Самыми жаркими были дела по коллегам. ГУВД трясло и лихорадило. Нет святых! Отхлёбывали из того зловонного ручья — многие. Не зная, на чью мельницу течёт этот ручей и откуда взялся этот ручеёк человеческой крови. Михалыч был уверен, зная — не прикоснулись бы. Но, откуда знать? Кто-то глаза прикрыл, кто-то по-свойски инфу добыл, открыл. Или — похерил, замолчал, сдал в архив. Кто-то послушался дружеского 'настоятельного' совета. Как обычно!
Скука, господа! Обычная, рутинная возня червей! Раньше она Михалычу хоть не нравилась, а теперь — просто скучно!
Хорошо хоть есть такие звонки:
— Михалыч, как насчёт настоящей мужской забавы? На сутки, на ящик?
— Мне на ящик здоровья не хватит!
— Знал, что не откажешь! На нашем месте! Ничего не бери, всё — с меня!
— Ты куда? — волнуется жена.
Она теперь почему-то стала беспокоиться о нём. Старалась чаще бывать рядом, баловала домашней едой. Всё чаще вытаскивая всё семейство на дачу, говоря, что природа благотворно скажется на его давлении. Даже разок ходила с ними на охоту. Потеряла сапог и ружьё в болоте. Больше про охоту не заикается. И даже молча стирает охотничье снаряжение, не возмущаясь, что оно насквозь 'не-пойми-в-чём!', а самое главное — 'не-пойми-зачем!' Ведь добычи — не бывает с 'охоты' Михалыча. Расход патронов — аховый, а дичи — нет.
— На охоту, — пожал плечами Михалыч, — Побродить с нагрузкой по девственной природе. Пострелять по бутылкам. Мы убираем за собой!
— Знаю. Твоя аккуратность — нарицательная. А что за письмо тогда пришло? Что значит 'Серый волк под горой'
— Значит — 'не пускает тьму домой', — отмахнулся Михалыч, — Дурацкая шарада старого знакомого. Ты же видела — конверт был пустой.
— А зачем это?
— У каждого ведь свои причуды. Кому-то милее грядку полоть, кому по бору с лукошком побродить, кому — в экран потупить. Тот — шарадами балуется. Мы, вот — любим в самое непролазное залезть. Всё ищем чудище лесное.
— Чудище лесное? Ха-ха! Похоже, у тебя начало получаться шутить.
— Скоро соберу в ГУВД команду КВН. С гастролями поедем.
— Ещё шутка? Да ты прямо в угаре сегодня!

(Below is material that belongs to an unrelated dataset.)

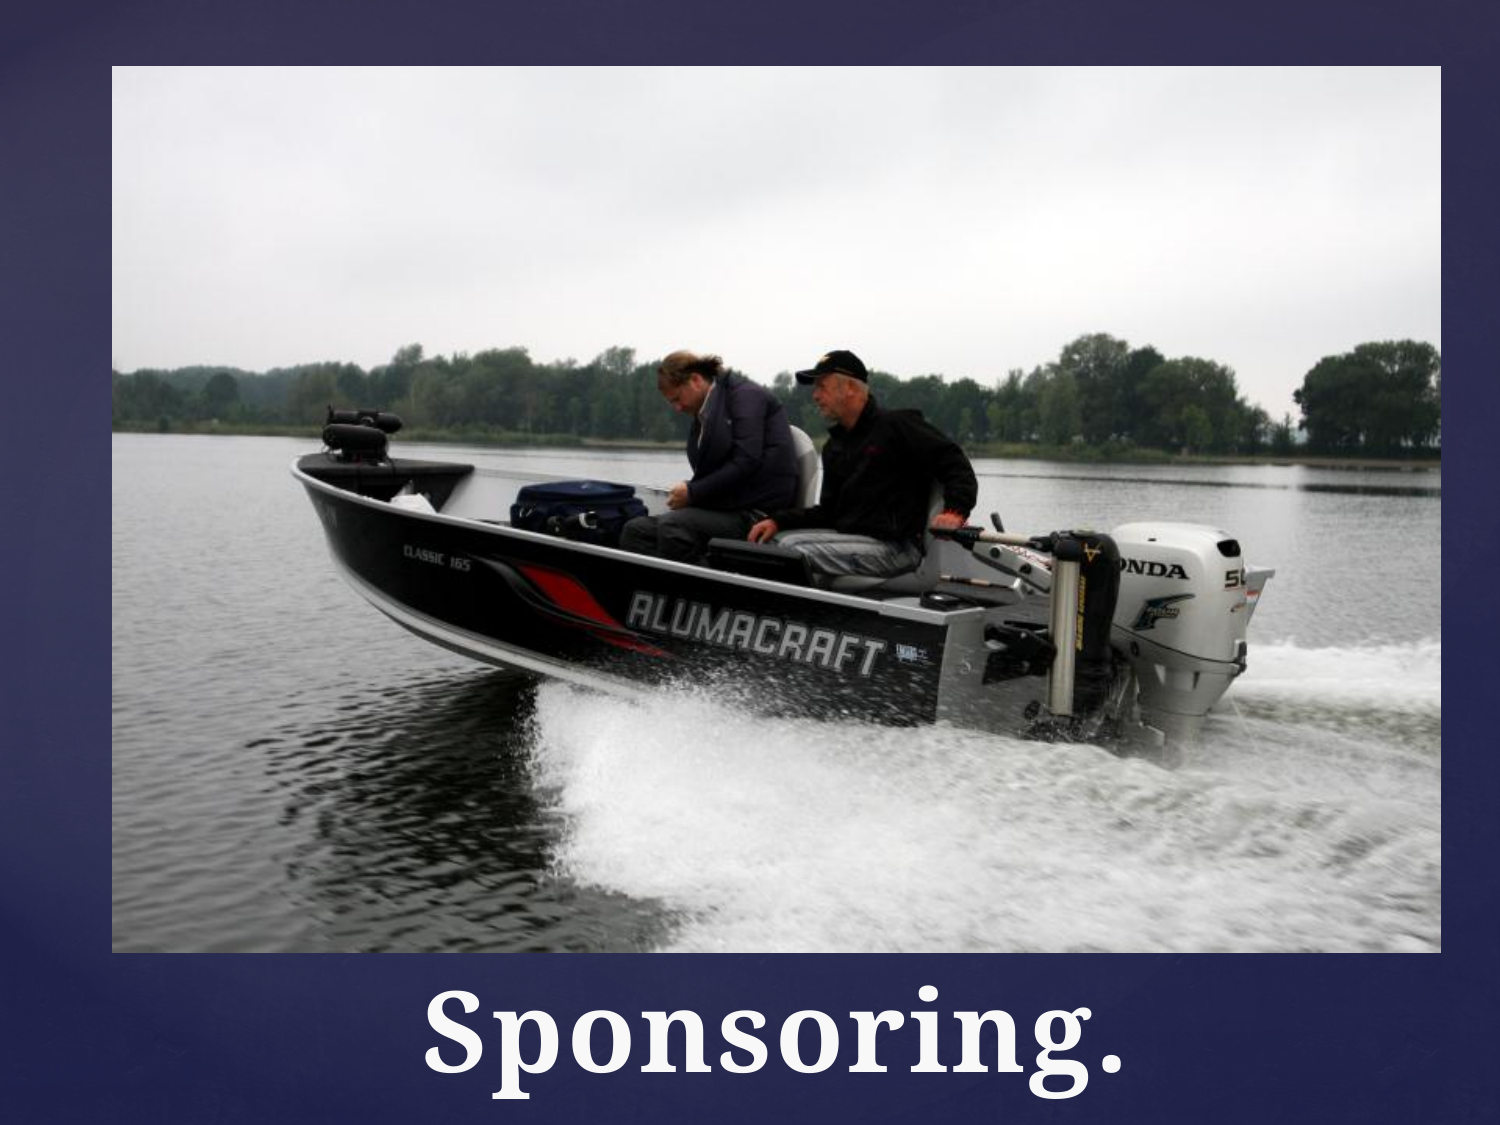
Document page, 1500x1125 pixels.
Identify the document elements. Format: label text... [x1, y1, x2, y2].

picture [111, 65, 1442, 953]
text_box Sponsoring. [408, 969, 1146, 1103]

Постой!
Она сбегала, посмотрела — чем заняты дети, вернулась, заперла дверь, рванула поясок халата и рассыпала волосы по плечам:
— Как насчёт пары ласковых слов чудищу домашнему?
— Категорически — за! — отвечает Михалыч, обнимая жену, — Тем более что врачи настоятельно не рекомендовали мне таким вот образом 'сбрасывать излишки давления'.
— Ты хочешь мне показать, где ты их всех видал? — спросила жена, разворачиваясь в руках Михалыча, нагибаясь, оглядываясь, прогнувшись, вглядываясь в его глаза изменившимся взглядом. Глядским взглядом! Похотливым.
— Да! Именно там! — ответил он, срывая с неё халат полностью.
— Ты опоздал, — усмехается друг, видя Михалыча. В рубахе, но без галстука, верхняя пуговица расстёгнута, вместо костюма — сразу охотничий комбез. Но — при рубахе!